■ Instruction:
Going through the material below, output exactly the lines from the one containing "Acceder ahora" through the one containing "è caduta nel", and no pictures.

■ Entries supplied:
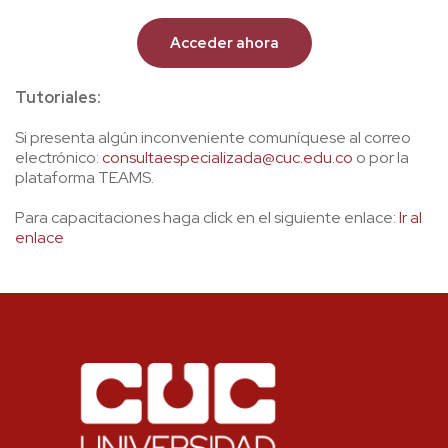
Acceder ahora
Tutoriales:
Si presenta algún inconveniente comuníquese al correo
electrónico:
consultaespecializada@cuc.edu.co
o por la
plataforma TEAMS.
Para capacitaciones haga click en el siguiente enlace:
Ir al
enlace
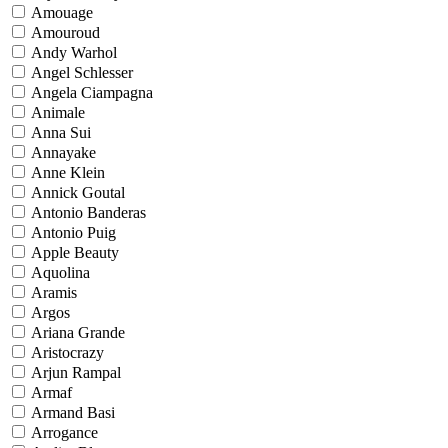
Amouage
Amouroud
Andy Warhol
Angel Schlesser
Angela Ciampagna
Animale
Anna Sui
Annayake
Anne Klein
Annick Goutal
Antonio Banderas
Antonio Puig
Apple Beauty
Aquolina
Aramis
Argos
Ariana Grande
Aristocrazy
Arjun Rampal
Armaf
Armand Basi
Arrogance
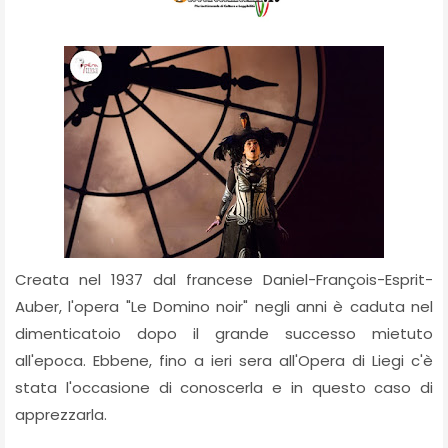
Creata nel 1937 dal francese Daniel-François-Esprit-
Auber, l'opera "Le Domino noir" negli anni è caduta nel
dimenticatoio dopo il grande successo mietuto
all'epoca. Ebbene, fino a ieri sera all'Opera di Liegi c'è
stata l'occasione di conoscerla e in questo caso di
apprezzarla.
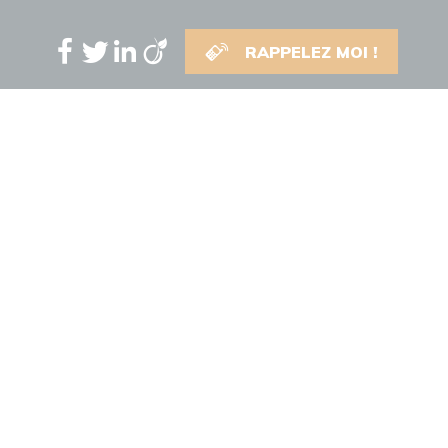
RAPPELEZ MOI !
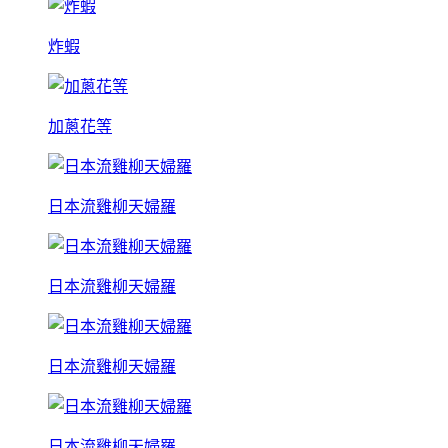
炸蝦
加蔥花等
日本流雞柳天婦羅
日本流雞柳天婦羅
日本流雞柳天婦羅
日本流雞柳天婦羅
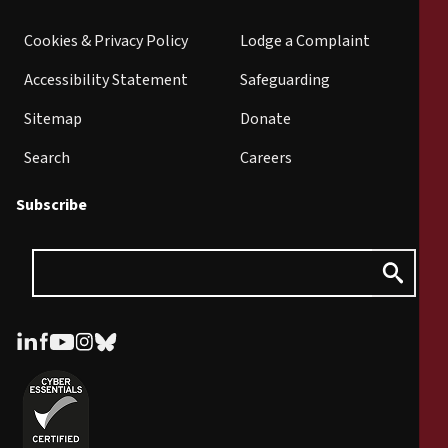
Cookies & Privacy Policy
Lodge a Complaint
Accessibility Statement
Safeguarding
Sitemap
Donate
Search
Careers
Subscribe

* * *

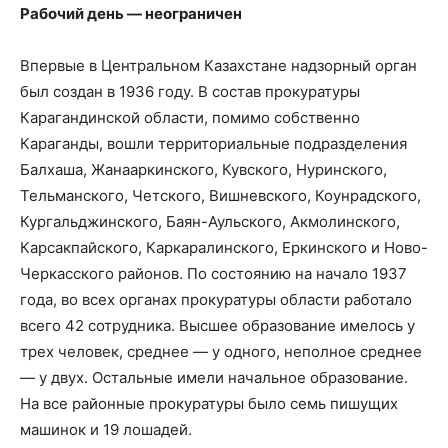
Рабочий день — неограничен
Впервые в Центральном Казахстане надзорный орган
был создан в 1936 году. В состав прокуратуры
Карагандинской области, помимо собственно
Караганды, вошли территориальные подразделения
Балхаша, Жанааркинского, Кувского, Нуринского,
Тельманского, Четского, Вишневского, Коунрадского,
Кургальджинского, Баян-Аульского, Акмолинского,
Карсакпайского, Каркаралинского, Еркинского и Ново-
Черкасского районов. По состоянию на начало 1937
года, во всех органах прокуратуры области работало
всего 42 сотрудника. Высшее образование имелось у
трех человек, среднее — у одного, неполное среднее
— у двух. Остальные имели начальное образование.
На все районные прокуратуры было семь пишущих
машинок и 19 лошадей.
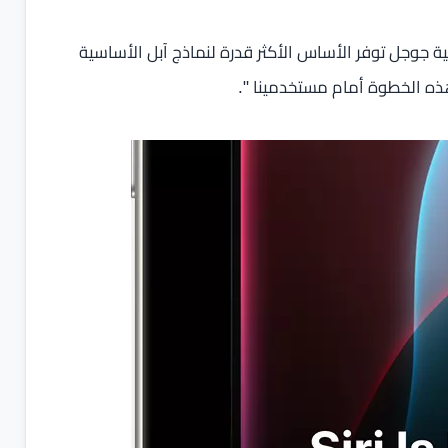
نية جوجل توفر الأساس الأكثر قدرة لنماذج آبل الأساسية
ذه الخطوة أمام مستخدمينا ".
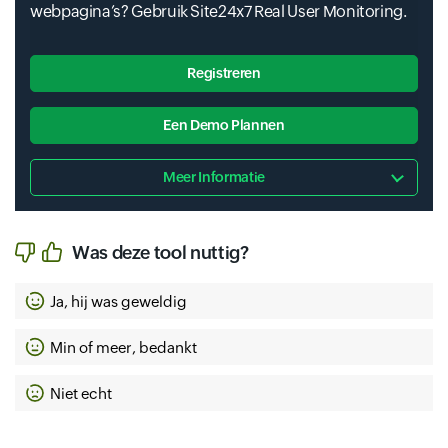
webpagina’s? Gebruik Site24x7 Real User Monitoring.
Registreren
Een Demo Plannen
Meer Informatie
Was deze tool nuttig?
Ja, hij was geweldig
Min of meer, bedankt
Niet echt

■ Result of the task:
Acceder ahora
Tutoriales:
Si presenta algún inconveniente comuníquese al correo
electrónico:
consultaespecializada@cuc.edu.co
o por la
plataforma TEAMS.
Para capacitaciones haga click en el siguiente enlace:
Ir al
enlace
Amouage
Amouroud
Andy Warhol
Angel Schlesser
Angela Ciampagna
Animale
Anna Sui
Annayake
Anne Klein
Annick Goutal
Antonio Banderas
Antonio Puig
Apple Beauty
Aquolina
Aramis
Argos
Ariana Grande
Aristocrazy
Arjun Rampal
Armaf
Armand Basi
Arrogance
Creata nel 1937 dal francese Daniel-François-Esprit-
Auber, l'opera "Le Domino noir" negli anni è caduta nel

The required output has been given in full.